═══ Task inputs ═══

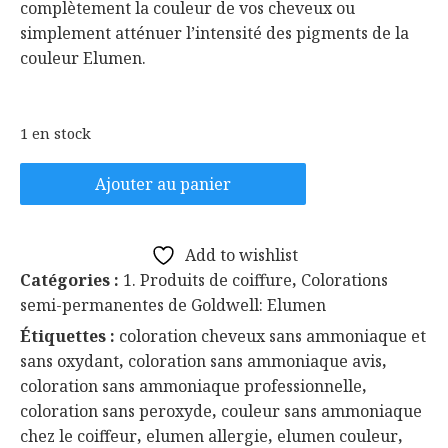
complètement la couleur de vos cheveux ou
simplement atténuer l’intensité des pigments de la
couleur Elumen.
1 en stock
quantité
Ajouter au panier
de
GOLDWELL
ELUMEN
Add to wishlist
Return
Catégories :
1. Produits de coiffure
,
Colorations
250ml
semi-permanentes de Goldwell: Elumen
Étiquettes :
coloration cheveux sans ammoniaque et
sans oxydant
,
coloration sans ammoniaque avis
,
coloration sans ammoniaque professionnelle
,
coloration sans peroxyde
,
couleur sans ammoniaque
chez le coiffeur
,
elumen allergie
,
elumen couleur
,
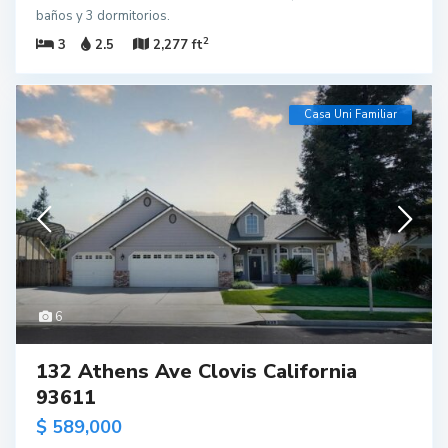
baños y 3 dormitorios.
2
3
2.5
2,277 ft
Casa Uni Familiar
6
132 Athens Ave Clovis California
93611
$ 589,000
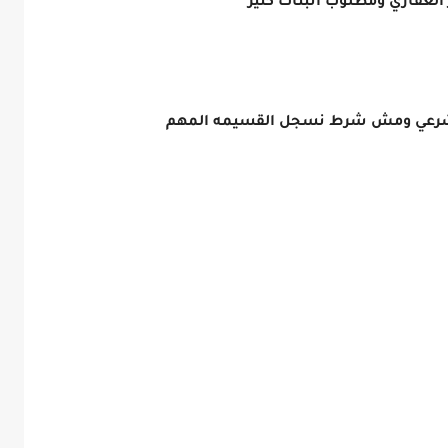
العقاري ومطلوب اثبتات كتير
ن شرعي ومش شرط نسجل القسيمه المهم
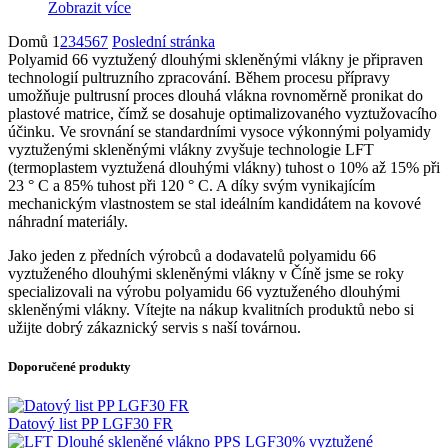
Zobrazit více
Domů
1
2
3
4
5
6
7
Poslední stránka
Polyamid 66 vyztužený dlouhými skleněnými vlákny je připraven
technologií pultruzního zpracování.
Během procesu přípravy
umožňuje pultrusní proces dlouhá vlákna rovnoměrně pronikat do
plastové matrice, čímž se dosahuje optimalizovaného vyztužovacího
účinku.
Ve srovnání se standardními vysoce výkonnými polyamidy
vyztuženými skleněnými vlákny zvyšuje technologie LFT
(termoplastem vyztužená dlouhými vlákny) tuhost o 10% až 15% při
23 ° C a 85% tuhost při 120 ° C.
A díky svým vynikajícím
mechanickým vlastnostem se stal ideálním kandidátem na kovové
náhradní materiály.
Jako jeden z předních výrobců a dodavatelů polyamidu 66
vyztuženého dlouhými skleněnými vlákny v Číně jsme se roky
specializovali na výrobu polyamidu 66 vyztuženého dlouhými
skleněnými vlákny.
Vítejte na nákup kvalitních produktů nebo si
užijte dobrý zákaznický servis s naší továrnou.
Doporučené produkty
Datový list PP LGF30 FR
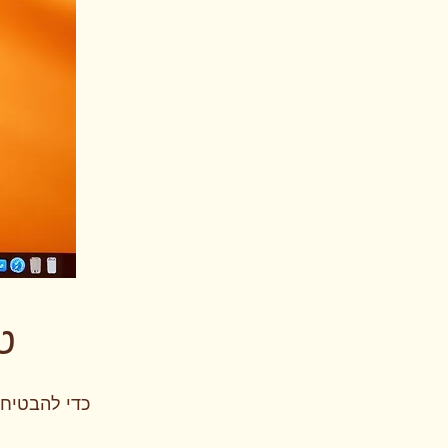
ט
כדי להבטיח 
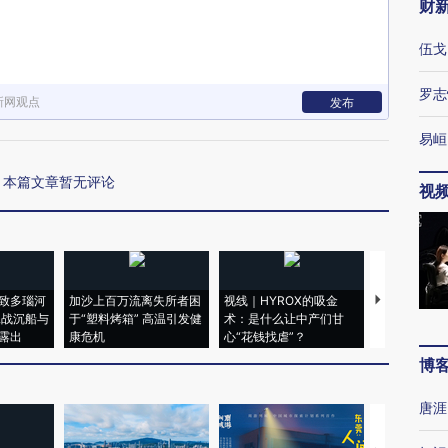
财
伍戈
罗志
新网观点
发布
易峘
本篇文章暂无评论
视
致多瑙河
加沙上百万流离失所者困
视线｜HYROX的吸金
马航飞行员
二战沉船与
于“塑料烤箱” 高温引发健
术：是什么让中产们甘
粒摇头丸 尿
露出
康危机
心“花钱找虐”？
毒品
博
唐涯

═══
═══ Task inputs ═══

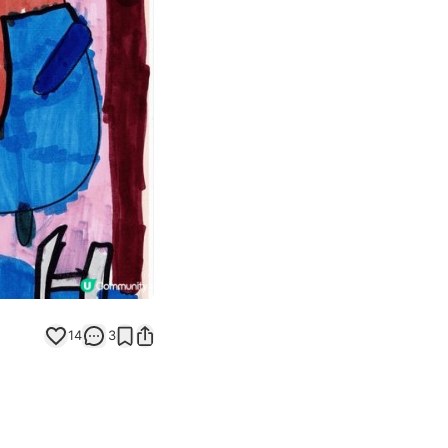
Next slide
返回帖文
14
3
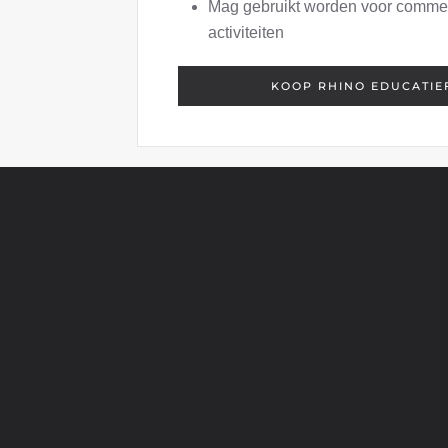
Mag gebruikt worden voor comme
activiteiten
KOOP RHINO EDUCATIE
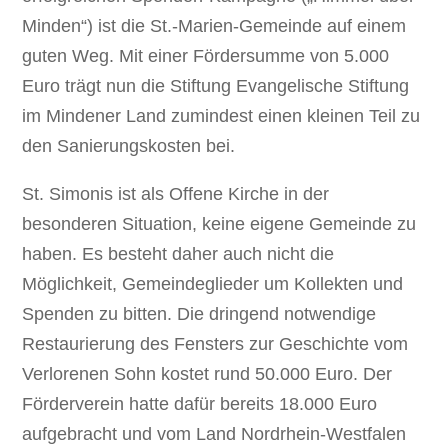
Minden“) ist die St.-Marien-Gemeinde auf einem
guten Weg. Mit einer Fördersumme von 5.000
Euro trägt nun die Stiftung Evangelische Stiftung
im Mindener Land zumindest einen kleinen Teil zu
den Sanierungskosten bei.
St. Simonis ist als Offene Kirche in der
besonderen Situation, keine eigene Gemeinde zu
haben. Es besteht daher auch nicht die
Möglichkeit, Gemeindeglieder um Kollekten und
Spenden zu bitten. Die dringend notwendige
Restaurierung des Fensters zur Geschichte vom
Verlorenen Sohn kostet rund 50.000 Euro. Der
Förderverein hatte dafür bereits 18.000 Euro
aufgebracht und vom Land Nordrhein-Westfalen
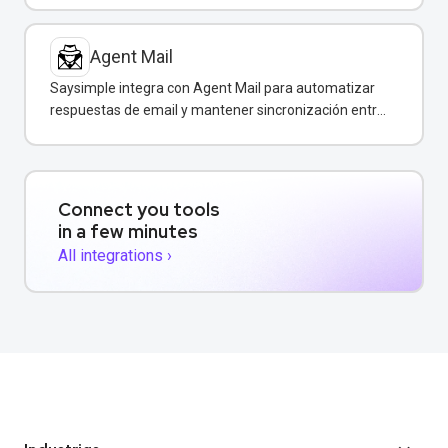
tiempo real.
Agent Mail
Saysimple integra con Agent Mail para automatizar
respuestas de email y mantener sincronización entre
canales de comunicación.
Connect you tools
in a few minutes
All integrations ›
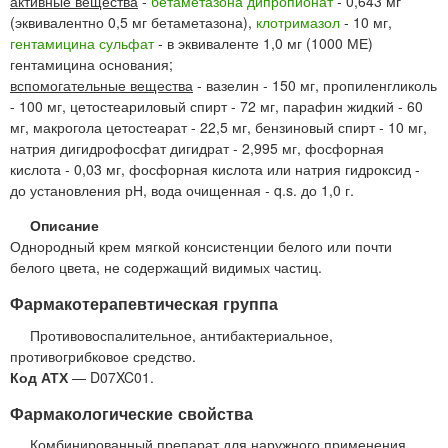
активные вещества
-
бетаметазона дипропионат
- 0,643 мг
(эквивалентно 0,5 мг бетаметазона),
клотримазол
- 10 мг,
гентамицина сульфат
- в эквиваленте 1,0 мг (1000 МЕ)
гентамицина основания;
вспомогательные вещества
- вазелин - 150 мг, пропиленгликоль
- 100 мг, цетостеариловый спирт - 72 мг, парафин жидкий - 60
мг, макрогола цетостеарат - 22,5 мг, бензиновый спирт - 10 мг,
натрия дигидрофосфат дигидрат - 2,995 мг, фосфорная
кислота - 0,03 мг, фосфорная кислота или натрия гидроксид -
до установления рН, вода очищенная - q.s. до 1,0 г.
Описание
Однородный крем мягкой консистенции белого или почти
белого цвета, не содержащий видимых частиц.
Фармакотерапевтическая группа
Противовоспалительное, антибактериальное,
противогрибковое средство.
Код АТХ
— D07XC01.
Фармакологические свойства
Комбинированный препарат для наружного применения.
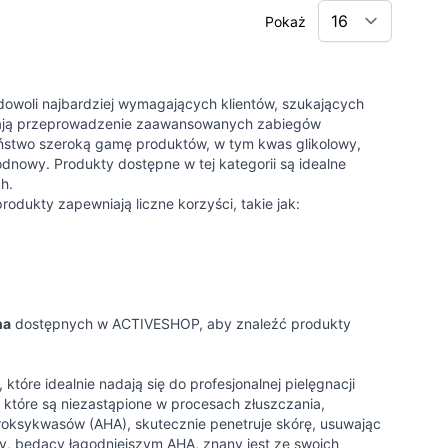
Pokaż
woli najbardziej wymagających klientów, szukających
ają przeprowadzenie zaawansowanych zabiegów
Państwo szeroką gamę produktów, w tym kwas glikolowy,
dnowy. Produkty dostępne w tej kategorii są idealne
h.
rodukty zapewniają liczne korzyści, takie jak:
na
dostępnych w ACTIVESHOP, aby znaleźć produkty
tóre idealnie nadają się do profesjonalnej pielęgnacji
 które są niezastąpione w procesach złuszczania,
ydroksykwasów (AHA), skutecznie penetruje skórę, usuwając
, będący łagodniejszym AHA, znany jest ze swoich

═══
═══ Task inputs ═══

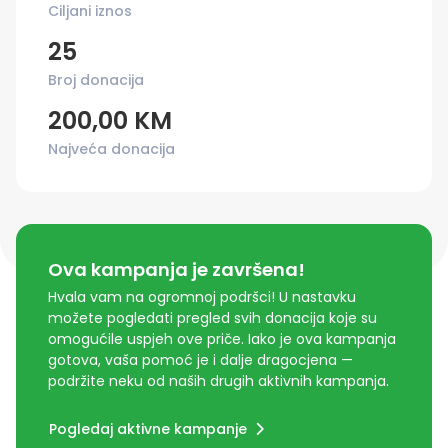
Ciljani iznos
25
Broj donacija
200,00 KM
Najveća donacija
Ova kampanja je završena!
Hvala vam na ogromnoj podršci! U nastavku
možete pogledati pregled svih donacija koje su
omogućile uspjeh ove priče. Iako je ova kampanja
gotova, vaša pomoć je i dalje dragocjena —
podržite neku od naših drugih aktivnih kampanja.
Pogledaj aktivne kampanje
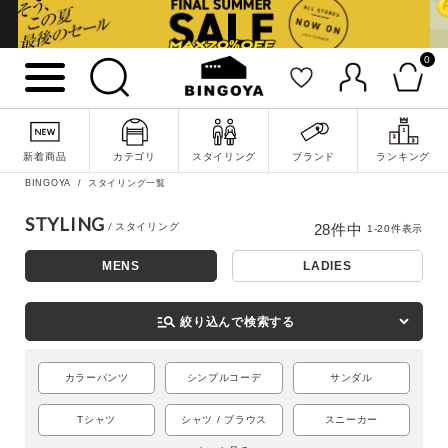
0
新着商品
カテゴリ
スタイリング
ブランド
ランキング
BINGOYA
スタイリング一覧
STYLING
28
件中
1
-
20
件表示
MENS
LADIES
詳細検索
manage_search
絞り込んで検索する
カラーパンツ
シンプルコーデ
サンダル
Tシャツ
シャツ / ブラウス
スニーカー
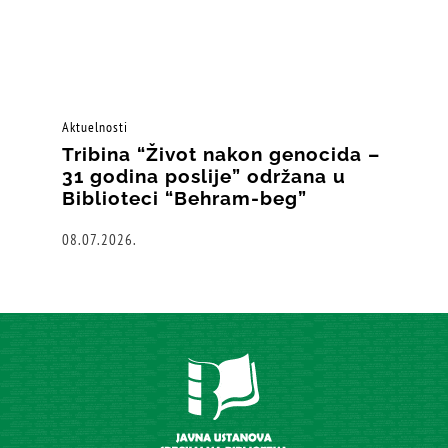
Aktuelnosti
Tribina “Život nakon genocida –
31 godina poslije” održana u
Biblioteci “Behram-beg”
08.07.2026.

═══

=== Instructions for the task ===
Reproduce, unchanged, the lines of the records from the one containing "Aktuelnosti" through the one containing "08.07.2026.", with both of those lines included.

=== Task output ===
Aktuelnosti
Tribina “Život nakon genocida –
31 godina poslije” održana u
Biblioteci “Behram-beg”
08.07.2026.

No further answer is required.